Of course, you may not think that homosexual unions and heterosexual unions are radically different, but to succeed in this action I think you would have to show that they are essentially the same, which would not be easy.

Finally, it occurs to me that there is a danger in using a prohibition against discrimination on the grounds of sex to attack discrimination on the grounds of sexual orientation. The purpose of the amendment is to outlaw discrimination as between males and females; if we use it to attack differences of treatment between (say) a heterosexual man and a homosexual man, we are in essence saying that they are of different sexes (since if they are of the same sex there is no breach of the constitutional requirement), which comes close to saying - or giving others ammunition to say - that homosexual men are “not really male”.

I’ll quote the ERA. Bolding mine.
"Section 1. Equality of rights under the law shall not be denied or abridged by the United States **or by any State ** on account of sex.

Section 2. The Congress shall have the power to enforce, by appropriate legislation, the provisions of this article.

Section 3. This amendment shall take effect two years after the date of ratification."

It will effect States.

Thanks, I popped in here during the late AM hours and forget the exact wording of the ERA. That makes her point even stronger though. All it would take, IMHO, is one lawsuit against a state that allows Sussie to marry Jim but not allow Mike to marry Jim. I don’t see how the Supreme Court could find a way out of that one.

I’m surprised that no one was brought up that gay marriage was ruled a right in MA by virtue (in part) of the state’s version of the ERA. The ruling is still controversal even in light of the amendment, and other states haven’t followed suit, despite having their own ERA analogs, so it’s not obvious that a federal ERA would mandate the right to same-sex marriage, but those who feared it were right to fear the ERA.

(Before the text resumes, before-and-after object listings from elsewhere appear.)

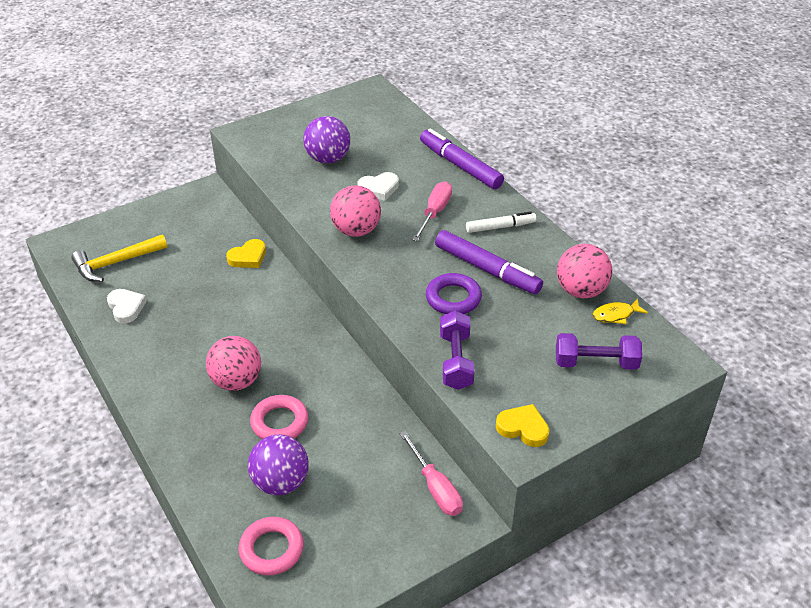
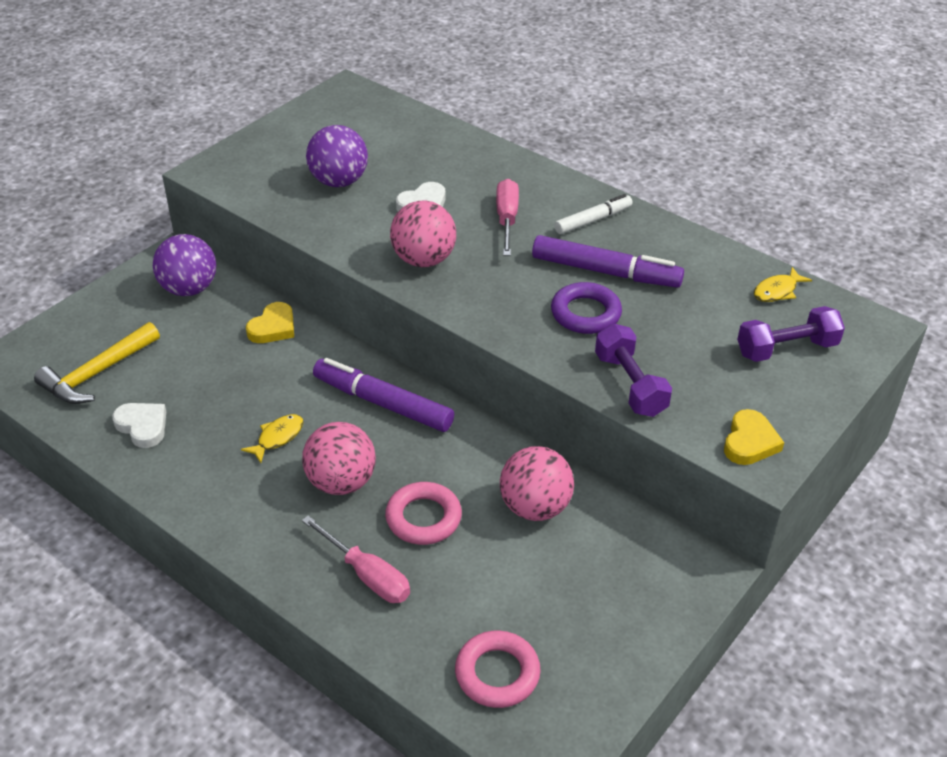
camera: 20 degrees left, 0 degrees up
(210, 338) = (277, 437): none -> yellow fish
(280, 482) = (464, 590): purple ball -> purple ball (189, 289)
(435, 488) = (652, 544): pink screwdriver -> pink screwdriver (367, 575)
(460, 166) = (505, 159): purple marker -> purple marker (383, 403)
(523, 428) = (750, 442): yellow heart -> yellow heart turned 105 degrees clockwise
(581, 291) = (724, 272): pink ball -> pink ball (535, 507)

That aside, I still haven’t seen any compelling reasons against the ERA. As has been said, I think it iwould be easier to argue that “separate but equal” is both a more reasonable and valid standard for gender disparity versus racial disparity. The only major change that hasn’t (by now) been passed by normal legislation is the draft issue, and as I think women should be held just as responsible for the nation’s defense as men, I have no problem with that.